Rows:
-- begin --

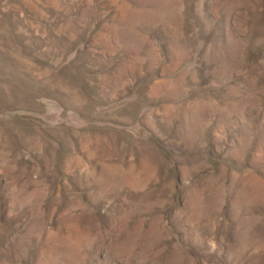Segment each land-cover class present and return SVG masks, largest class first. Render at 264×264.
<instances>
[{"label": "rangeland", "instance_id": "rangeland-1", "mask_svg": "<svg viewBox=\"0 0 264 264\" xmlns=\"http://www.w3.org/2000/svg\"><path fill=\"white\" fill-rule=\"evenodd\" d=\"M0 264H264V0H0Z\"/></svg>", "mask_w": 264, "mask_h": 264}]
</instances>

-- end --
-- begin --

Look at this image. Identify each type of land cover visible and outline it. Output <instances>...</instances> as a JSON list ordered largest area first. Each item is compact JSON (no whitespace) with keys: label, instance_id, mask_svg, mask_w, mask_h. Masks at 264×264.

-- end --

Exercise objective:
Show each line of the records above that contains the string "label", treating uppercase and lowercase as different.

The answer:
[{"label": "rangeland", "instance_id": "rangeland-1", "mask_svg": "<svg viewBox=\"0 0 264 264\" xmlns=\"http://www.w3.org/2000/svg\"><path fill=\"white\" fill-rule=\"evenodd\" d=\"M0 264H264V0H0Z\"/></svg>", "mask_w": 264, "mask_h": 264}]
Look at this image. Identify each type of land cover visible and outline it. Output <instances>...</instances> as a JSON list ordered largest area first. Each item is compact JSON (no whitespace) with keys: label, instance_id, mask_svg, mask_w, mask_h. Masks at 264×264.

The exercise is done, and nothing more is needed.